Written problem: Please render the records below as a numbered list, leaving out any blank lines.
___ Records provided ___
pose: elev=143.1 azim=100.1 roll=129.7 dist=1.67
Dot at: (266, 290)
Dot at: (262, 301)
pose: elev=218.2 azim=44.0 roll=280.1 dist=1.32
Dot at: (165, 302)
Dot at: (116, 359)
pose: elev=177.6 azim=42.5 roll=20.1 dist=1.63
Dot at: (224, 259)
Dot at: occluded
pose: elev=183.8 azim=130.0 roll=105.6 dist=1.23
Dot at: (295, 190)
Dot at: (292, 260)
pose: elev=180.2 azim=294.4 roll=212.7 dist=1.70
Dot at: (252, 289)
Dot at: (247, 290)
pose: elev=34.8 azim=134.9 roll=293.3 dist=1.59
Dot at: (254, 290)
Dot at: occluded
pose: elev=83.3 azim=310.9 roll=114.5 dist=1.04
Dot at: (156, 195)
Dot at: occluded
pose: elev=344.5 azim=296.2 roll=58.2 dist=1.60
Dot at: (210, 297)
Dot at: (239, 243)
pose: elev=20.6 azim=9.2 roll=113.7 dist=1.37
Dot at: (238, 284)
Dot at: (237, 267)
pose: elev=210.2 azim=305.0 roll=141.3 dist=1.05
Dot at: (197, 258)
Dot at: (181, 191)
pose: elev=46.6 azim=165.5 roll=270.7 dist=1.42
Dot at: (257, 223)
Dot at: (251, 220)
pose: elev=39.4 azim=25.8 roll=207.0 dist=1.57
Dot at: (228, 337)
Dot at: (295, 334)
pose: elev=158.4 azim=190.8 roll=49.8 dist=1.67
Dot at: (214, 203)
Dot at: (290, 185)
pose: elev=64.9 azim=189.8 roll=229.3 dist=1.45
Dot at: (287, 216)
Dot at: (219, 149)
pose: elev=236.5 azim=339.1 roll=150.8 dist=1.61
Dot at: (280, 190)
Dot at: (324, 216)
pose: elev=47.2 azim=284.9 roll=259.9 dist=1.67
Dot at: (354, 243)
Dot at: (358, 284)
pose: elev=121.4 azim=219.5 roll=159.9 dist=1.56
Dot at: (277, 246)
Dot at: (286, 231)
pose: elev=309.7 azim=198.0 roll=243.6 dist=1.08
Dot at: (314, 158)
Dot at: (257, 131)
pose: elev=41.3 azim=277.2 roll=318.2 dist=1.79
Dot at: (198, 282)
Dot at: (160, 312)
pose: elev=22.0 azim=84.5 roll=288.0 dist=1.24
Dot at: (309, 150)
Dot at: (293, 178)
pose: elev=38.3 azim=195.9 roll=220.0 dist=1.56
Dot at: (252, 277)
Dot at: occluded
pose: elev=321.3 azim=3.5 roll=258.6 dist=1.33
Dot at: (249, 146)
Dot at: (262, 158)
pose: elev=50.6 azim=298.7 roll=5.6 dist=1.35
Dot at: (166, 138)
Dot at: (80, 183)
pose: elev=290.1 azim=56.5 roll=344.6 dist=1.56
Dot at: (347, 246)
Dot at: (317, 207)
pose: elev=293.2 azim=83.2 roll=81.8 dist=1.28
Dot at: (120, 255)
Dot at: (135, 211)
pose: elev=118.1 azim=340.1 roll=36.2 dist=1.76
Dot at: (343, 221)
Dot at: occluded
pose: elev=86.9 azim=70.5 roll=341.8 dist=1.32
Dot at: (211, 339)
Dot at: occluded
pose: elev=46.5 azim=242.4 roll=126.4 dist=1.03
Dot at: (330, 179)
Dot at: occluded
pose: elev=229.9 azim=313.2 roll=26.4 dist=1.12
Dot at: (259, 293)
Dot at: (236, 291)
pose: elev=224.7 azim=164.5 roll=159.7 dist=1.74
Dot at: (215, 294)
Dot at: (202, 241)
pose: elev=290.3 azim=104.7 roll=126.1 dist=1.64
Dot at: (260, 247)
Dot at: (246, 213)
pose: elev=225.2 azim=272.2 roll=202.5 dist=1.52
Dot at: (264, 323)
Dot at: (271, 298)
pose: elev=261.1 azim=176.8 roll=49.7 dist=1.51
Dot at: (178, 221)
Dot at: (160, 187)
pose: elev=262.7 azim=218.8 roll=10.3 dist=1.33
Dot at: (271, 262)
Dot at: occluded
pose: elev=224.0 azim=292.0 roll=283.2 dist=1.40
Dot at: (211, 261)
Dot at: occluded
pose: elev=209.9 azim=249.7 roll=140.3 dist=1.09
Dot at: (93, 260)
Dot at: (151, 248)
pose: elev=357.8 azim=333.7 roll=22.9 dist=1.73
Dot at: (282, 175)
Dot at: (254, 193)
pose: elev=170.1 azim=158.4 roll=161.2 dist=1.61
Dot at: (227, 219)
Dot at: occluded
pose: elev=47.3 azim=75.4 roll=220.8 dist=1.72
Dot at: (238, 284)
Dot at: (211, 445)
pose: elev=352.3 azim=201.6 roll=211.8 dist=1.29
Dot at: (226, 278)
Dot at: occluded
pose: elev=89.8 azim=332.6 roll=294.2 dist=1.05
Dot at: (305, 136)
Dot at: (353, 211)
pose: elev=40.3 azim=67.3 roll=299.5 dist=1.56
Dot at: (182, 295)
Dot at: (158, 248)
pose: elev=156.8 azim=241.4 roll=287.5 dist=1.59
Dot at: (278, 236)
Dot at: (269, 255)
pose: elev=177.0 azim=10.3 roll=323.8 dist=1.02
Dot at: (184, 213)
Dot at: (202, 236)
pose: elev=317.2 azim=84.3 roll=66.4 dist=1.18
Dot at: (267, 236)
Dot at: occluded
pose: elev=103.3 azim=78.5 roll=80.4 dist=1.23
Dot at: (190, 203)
___
Solution below:
1. pose: elev=143.1 azim=100.1 roll=129.7 dist=1.67
2. Dot at: (266, 290)
3. Dot at: (262, 301)
4. pose: elev=218.2 azim=44.0 roll=280.1 dist=1.32
5. Dot at: (165, 302)
6. Dot at: (116, 359)
7. pose: elev=177.6 azim=42.5 roll=20.1 dist=1.63
8. Dot at: (224, 259)
9. Dot at: occluded
10. pose: elev=183.8 azim=130.0 roll=105.6 dist=1.23
11. Dot at: (295, 190)
12. Dot at: (292, 260)
13. pose: elev=180.2 azim=294.4 roll=212.7 dist=1.70
14. Dot at: (252, 289)
15. Dot at: (247, 290)
16. pose: elev=34.8 azim=134.9 roll=293.3 dist=1.59
17. Dot at: (254, 290)
18. Dot at: occluded
19. pose: elev=83.3 azim=310.9 roll=114.5 dist=1.04
20. Dot at: (156, 195)
21. Dot at: occluded
22. pose: elev=344.5 azim=296.2 roll=58.2 dist=1.60
23. Dot at: (210, 297)
24. Dot at: (239, 243)
25. pose: elev=20.6 azim=9.2 roll=113.7 dist=1.37
26. Dot at: (238, 284)
27. Dot at: (237, 267)
28. pose: elev=210.2 azim=305.0 roll=141.3 dist=1.05
29. Dot at: (197, 258)
30. Dot at: (181, 191)
31. pose: elev=46.6 azim=165.5 roll=270.7 dist=1.42
32. Dot at: (257, 223)
33. Dot at: (251, 220)
34. pose: elev=39.4 azim=25.8 roll=207.0 dist=1.57
35. Dot at: (228, 337)
36. Dot at: (295, 334)
37. pose: elev=158.4 azim=190.8 roll=49.8 dist=1.67
38. Dot at: (214, 203)
39. Dot at: (290, 185)
40. pose: elev=64.9 azim=189.8 roll=229.3 dist=1.45
41. Dot at: (287, 216)
42. Dot at: (219, 149)
43. pose: elev=236.5 azim=339.1 roll=150.8 dist=1.61
44. Dot at: (280, 190)
45. Dot at: (324, 216)
46. pose: elev=47.2 azim=284.9 roll=259.9 dist=1.67
47. Dot at: (354, 243)
48. Dot at: (358, 284)
49. pose: elev=121.4 azim=219.5 roll=159.9 dist=1.56
50. Dot at: (277, 246)
51. Dot at: (286, 231)
52. pose: elev=309.7 azim=198.0 roll=243.6 dist=1.08
53. Dot at: (314, 158)
54. Dot at: (257, 131)
55. pose: elev=41.3 azim=277.2 roll=318.2 dist=1.79
56. Dot at: (198, 282)
57. Dot at: (160, 312)
58. pose: elev=22.0 azim=84.5 roll=288.0 dist=1.24
59. Dot at: (309, 150)
60. Dot at: (293, 178)
61. pose: elev=38.3 azim=195.9 roll=220.0 dist=1.56
62. Dot at: (252, 277)
63. Dot at: occluded
64. pose: elev=321.3 azim=3.5 roll=258.6 dist=1.33
65. Dot at: (249, 146)
66. Dot at: (262, 158)
67. pose: elev=50.6 azim=298.7 roll=5.6 dist=1.35
68. Dot at: (166, 138)
69. Dot at: (80, 183)
70. pose: elev=290.1 azim=56.5 roll=344.6 dist=1.56
71. Dot at: (347, 246)
72. Dot at: (317, 207)
73. pose: elev=293.2 azim=83.2 roll=81.8 dist=1.28
74. Dot at: (120, 255)
75. Dot at: (135, 211)
76. pose: elev=118.1 azim=340.1 roll=36.2 dist=1.76
77. Dot at: (343, 221)
78. Dot at: occluded
79. pose: elev=86.9 azim=70.5 roll=341.8 dist=1.32
80. Dot at: (211, 339)
81. Dot at: occluded
82. pose: elev=46.5 azim=242.4 roll=126.4 dist=1.03
83. Dot at: (330, 179)
84. Dot at: occluded
85. pose: elev=229.9 azim=313.2 roll=26.4 dist=1.12
86. Dot at: (259, 293)
87. Dot at: (236, 291)
88. pose: elev=224.7 azim=164.5 roll=159.7 dist=1.74
89. Dot at: (215, 294)
90. Dot at: (202, 241)
91. pose: elev=290.3 azim=104.7 roll=126.1 dist=1.64
92. Dot at: (260, 247)
93. Dot at: (246, 213)
94. pose: elev=225.2 azim=272.2 roll=202.5 dist=1.52
95. Dot at: (264, 323)
96. Dot at: (271, 298)
97. pose: elev=261.1 azim=176.8 roll=49.7 dist=1.51
98. Dot at: (178, 221)
99. Dot at: (160, 187)
100. pose: elev=262.7 azim=218.8 roll=10.3 dist=1.33
101. Dot at: (271, 262)
102. Dot at: occluded
103. pose: elev=224.0 azim=292.0 roll=283.2 dist=1.40
104. Dot at: (211, 261)
105. Dot at: occluded
106. pose: elev=209.9 azim=249.7 roll=140.3 dist=1.09
107. Dot at: (93, 260)
108. Dot at: (151, 248)
109. pose: elev=357.8 azim=333.7 roll=22.9 dist=1.73
110. Dot at: (282, 175)
111. Dot at: (254, 193)
112. pose: elev=170.1 azim=158.4 roll=161.2 dist=1.61
113. Dot at: (227, 219)
114. Dot at: occluded
115. pose: elev=47.3 azim=75.4 roll=220.8 dist=1.72
116. Dot at: (238, 284)
117. Dot at: (211, 445)
118. pose: elev=352.3 azim=201.6 roll=211.8 dist=1.29
119. Dot at: (226, 278)
120. Dot at: occluded
121. pose: elev=89.8 azim=332.6 roll=294.2 dist=1.05
122. Dot at: (305, 136)
123. Dot at: (353, 211)
124. pose: elev=40.3 azim=67.3 roll=299.5 dist=1.56
125. Dot at: (182, 295)
126. Dot at: (158, 248)
127. pose: elev=156.8 azim=241.4 roll=287.5 dist=1.59
128. Dot at: (278, 236)
129. Dot at: (269, 255)
130. pose: elev=177.0 azim=10.3 roll=323.8 dist=1.02
131. Dot at: (184, 213)
132. Dot at: (202, 236)
133. pose: elev=317.2 azim=84.3 roll=66.4 dist=1.18
134. Dot at: (267, 236)
135. Dot at: occluded
136. pose: elev=103.3 azim=78.5 roll=80.4 dist=1.23
137. Dot at: (190, 203)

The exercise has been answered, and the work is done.